# Applying Benfords Law

Dec 28, 2017 • Arne Vogel

If you don’t know about Benford’s law here is a quick summary:

In numerical data the frequency distribution of the leading digits it not an equal distribution. The lower the digit the more likely it is to appear as leading digit in the data. For example in base 10: Numbers with the initial digit 1 occur about 6.6 times as often as numbers with the initial digit 9.

## NFL Salary Data

Salary data from 1765 NFL players. Numbers starting with digit 1 to 9: 310, 109, 114, 361, 276, 315, 132, 67, 81.

Since most of the players earn less then a million dollar the distribution of salary numbers is not enough dispersed for the salary numbers to follow Benford’s law. Because many players earn between \$400,000 and \$600,000 the digits 5, 6, 7 are over represented while digits 1, 2, 3 are under represented.

The pages used for the analysis were the englisch Wikipedia page about Benford’s law and all the translations of it found in the sidebar. There are 1846 numbers in all the Wikipedia pages about Benford’s law.

As you can see the actual amount of numbers found on all the Wikipedia pages about Benford’s law don’t match up with what you would expect from Benford’s law. The amount of ones is nearly double of what you would expect and there are no numbers starting with six or seven in any of the pages.

The amount of numbers starting with digit 1 to 9 are: 1040, 260, 234, 52, 78, 0, 0, 26, 130.

It seems to me that Benford’s law didn’t work for this dataset is that the numbers aren’t from a genuinely random source.
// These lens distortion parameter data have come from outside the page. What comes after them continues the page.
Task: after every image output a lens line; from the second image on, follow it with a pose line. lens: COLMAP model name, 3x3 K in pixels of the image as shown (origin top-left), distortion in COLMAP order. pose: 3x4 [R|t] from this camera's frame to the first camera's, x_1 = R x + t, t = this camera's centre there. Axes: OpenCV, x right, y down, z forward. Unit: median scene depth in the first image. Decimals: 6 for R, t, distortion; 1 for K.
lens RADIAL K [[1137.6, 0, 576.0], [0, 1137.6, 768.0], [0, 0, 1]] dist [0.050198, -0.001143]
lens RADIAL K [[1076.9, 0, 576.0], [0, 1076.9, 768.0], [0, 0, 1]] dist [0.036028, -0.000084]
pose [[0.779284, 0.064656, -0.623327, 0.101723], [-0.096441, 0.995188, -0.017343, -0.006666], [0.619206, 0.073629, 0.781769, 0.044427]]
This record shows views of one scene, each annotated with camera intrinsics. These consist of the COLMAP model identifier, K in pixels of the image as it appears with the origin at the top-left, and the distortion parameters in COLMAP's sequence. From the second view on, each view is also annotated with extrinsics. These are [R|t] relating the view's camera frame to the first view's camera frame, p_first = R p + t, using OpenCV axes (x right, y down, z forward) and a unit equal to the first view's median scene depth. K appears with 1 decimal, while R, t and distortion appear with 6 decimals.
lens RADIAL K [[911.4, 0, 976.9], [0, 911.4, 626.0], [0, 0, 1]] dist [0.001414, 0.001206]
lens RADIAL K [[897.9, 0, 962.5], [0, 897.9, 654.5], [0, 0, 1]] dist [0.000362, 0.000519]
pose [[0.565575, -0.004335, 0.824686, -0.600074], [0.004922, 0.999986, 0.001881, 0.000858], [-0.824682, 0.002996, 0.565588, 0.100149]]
## Boiling and melting points of Elements

Finally a working example. The boiling and melting points of elements from the periodic table. With 203 data points the sample size if quite small but it still results in the best results so far. The digits appear this many times from 1 to 9: 68, 38, 39, 17, 13, 9, 4, 4, 10.

The way I see it the data points are dispersed enough, elements can have melting and boiling points between -34°C and 1100°C, and thats why Benford’s law applies to this dataset.